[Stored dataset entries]
::::::::::

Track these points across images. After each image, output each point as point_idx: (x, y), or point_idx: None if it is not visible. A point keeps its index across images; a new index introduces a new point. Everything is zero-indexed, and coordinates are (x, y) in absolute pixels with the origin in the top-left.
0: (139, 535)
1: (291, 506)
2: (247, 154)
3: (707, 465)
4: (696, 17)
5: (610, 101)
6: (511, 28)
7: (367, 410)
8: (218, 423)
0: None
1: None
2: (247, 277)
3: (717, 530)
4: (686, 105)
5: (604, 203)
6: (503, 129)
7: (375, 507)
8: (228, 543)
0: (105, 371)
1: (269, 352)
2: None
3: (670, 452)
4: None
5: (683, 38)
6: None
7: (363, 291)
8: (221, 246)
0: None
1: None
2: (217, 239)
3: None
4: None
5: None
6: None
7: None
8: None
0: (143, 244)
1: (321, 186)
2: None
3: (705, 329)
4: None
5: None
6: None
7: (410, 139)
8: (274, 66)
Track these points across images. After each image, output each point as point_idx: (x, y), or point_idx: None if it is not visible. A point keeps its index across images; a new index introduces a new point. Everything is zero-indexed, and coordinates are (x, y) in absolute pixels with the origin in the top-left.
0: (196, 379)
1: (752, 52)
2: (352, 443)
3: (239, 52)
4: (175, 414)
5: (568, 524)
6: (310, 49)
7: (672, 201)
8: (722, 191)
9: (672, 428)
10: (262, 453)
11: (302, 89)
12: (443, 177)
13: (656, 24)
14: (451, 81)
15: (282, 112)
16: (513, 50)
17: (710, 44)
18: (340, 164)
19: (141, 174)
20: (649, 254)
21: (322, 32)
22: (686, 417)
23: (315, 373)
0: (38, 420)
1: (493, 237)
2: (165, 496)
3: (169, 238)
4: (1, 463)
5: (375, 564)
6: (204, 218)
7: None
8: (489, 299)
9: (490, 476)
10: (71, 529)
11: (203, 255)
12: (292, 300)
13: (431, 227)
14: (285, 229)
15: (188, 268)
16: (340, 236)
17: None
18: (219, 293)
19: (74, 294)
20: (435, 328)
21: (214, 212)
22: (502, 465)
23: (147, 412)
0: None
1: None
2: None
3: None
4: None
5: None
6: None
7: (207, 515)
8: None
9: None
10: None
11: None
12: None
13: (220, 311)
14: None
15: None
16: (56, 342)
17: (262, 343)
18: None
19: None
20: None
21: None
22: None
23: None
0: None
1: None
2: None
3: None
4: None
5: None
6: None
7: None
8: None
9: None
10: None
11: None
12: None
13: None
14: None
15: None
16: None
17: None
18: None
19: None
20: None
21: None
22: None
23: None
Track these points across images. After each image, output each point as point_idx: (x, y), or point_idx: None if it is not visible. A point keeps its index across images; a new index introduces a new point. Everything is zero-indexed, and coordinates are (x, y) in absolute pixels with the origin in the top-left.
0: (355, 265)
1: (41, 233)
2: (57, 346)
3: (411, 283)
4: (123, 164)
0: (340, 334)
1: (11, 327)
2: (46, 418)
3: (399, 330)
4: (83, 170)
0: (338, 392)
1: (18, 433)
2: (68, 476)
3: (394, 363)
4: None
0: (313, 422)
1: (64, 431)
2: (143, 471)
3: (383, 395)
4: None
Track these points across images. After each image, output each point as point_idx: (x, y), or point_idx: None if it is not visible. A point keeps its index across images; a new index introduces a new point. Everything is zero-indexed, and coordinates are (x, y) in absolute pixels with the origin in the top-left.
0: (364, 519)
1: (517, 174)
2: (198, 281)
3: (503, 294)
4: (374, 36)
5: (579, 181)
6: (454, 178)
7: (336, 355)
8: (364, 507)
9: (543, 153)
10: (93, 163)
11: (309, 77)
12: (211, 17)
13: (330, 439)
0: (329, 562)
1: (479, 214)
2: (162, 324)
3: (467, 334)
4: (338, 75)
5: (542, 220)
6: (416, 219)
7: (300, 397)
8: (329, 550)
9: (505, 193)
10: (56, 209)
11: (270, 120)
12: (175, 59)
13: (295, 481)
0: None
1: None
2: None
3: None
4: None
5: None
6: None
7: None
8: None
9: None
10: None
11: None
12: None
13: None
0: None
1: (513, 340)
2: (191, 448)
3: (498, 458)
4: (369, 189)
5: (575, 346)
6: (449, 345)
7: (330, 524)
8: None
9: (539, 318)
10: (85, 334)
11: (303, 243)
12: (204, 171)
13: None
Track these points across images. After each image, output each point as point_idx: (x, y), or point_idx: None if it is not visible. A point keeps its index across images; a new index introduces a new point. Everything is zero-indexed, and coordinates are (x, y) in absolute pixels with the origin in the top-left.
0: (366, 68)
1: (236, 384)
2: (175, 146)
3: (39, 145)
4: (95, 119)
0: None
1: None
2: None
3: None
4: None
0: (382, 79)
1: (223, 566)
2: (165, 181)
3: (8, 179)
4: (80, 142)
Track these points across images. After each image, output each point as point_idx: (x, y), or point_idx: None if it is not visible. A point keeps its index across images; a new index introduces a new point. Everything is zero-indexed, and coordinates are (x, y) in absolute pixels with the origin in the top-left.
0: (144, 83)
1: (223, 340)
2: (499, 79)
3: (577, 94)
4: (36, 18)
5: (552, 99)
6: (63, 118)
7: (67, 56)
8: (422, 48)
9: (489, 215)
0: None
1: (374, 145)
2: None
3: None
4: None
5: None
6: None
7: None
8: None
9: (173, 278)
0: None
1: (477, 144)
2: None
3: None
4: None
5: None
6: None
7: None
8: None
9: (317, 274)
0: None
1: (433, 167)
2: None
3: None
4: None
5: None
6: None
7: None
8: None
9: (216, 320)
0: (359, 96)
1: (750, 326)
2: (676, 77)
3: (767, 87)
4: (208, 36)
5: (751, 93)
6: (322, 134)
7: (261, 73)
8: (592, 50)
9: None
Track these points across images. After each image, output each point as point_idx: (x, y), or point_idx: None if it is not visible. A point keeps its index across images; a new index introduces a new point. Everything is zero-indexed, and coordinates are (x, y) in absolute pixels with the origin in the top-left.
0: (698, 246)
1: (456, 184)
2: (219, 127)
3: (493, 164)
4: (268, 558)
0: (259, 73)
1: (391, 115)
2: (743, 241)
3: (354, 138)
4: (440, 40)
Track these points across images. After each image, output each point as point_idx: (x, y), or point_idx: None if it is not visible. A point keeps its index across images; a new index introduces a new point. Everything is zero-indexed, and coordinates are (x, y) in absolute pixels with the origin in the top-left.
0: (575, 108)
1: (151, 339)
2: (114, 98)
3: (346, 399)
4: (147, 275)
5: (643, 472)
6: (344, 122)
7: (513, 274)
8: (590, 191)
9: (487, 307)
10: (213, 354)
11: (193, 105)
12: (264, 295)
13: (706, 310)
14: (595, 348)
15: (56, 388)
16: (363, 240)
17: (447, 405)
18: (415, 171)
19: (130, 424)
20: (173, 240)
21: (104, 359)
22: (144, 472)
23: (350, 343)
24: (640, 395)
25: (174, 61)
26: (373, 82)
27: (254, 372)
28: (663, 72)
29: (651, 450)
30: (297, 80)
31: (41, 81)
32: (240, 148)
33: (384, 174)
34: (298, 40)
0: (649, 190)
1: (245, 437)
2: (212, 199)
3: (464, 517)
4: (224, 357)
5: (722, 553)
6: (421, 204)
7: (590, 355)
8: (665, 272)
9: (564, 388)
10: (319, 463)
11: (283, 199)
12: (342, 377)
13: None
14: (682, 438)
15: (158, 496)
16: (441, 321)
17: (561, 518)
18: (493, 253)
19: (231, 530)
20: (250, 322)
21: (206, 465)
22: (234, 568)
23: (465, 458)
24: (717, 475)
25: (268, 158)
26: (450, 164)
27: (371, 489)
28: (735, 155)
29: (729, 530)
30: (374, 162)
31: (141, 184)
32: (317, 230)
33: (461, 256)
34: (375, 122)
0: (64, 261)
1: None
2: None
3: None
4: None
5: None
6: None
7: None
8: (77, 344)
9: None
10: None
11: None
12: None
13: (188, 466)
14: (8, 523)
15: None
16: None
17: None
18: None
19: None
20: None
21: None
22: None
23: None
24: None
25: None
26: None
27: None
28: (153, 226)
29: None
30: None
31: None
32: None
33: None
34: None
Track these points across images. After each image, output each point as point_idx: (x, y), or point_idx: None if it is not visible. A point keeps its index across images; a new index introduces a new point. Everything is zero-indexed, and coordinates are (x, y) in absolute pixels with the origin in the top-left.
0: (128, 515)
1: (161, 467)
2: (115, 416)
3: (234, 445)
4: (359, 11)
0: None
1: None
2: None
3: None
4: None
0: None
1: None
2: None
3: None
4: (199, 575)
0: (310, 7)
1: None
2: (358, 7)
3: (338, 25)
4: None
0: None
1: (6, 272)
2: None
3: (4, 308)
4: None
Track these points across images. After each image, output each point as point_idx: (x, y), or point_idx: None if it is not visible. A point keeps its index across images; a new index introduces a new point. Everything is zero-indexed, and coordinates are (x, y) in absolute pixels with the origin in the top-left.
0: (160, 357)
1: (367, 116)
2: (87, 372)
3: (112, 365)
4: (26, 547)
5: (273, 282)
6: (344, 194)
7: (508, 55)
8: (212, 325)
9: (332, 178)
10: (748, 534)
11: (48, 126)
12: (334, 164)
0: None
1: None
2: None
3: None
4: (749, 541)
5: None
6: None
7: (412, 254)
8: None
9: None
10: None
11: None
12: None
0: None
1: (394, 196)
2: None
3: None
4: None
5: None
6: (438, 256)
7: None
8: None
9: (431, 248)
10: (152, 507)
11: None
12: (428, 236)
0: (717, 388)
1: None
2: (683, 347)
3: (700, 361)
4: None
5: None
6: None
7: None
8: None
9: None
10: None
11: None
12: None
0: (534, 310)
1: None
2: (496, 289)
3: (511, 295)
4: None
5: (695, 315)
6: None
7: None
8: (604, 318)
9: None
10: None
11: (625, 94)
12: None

::::::::::

WHAT YOU HAVE TO DO: Put everything from the start of the listing down to and including the line containing "8: (274, 66)" into a Markdown table with the columns Row and Line, giving each line a row number and omitting blank lines.

TASK ANSWER:
| Row | Line |
|---|---|
| 1 | Track these points across images. After each image, output each point as point_idx: (x, y), or point_idx: None if it is not visible. A point keeps its index across images; a new index introduces a new point. Everything is zero-indexed, and coordinates are (x, y) in absolute pixels with the origin in the top-left. |
| 2 | 0: (139, 535) |
| 3 | 1: (291, 506) |
| 4 | 2: (247, 154) |
| 5 | 3: (707, 465) |
| 6 | 4: (696, 17) |
| 7 | 5: (610, 101) |
| 8 | 6: (511, 28) |
| 9 | 7: (367, 410) |
| 10 | 8: (218, 423) |
| 11 | 0: None |
| 12 | 1: None |
| 13 | 2: (247, 277) |
| 14 | 3: (717, 530) |
| 15 | 4: (686, 105) |
| 16 | 5: (604, 203) |
| 17 | 6: (503, 129) |
| 18 | 7: (375, 507) |
| 19 | 8: (228, 543) |
| 20 | 0: (105, 371) |
| 21 | 1: (269, 352) |
| 22 | 2: None |
| 23 | 3: (670, 452) |
| 24 | 4: None |
| 25 | 5: (683, 38) |
| 26 | 6: None |
| 27 | 7: (363, 291) |
| 28 | 8: (221, 246) |
| 29 | 0: None |
| 30 | 1: None |
| 31 | 2: (217, 239) |
| 32 | 3: None |
| 33 | 4: None |
| 34 | 5: None |
| 35 | 6: None |
| 36 | 7: None |
| 37 | 8: None |
| 38 | 0: (143, 244) |
| 39 | 1: (321, 186) |
| 40 | 2: None |
| 41 | 3: (705, 329) |
| 42 | 4: None |
| 43 | 5: None |
| 44 | 6: None |
| 45 | 7: (410, 139) |
| 46 | 8: (274, 66) |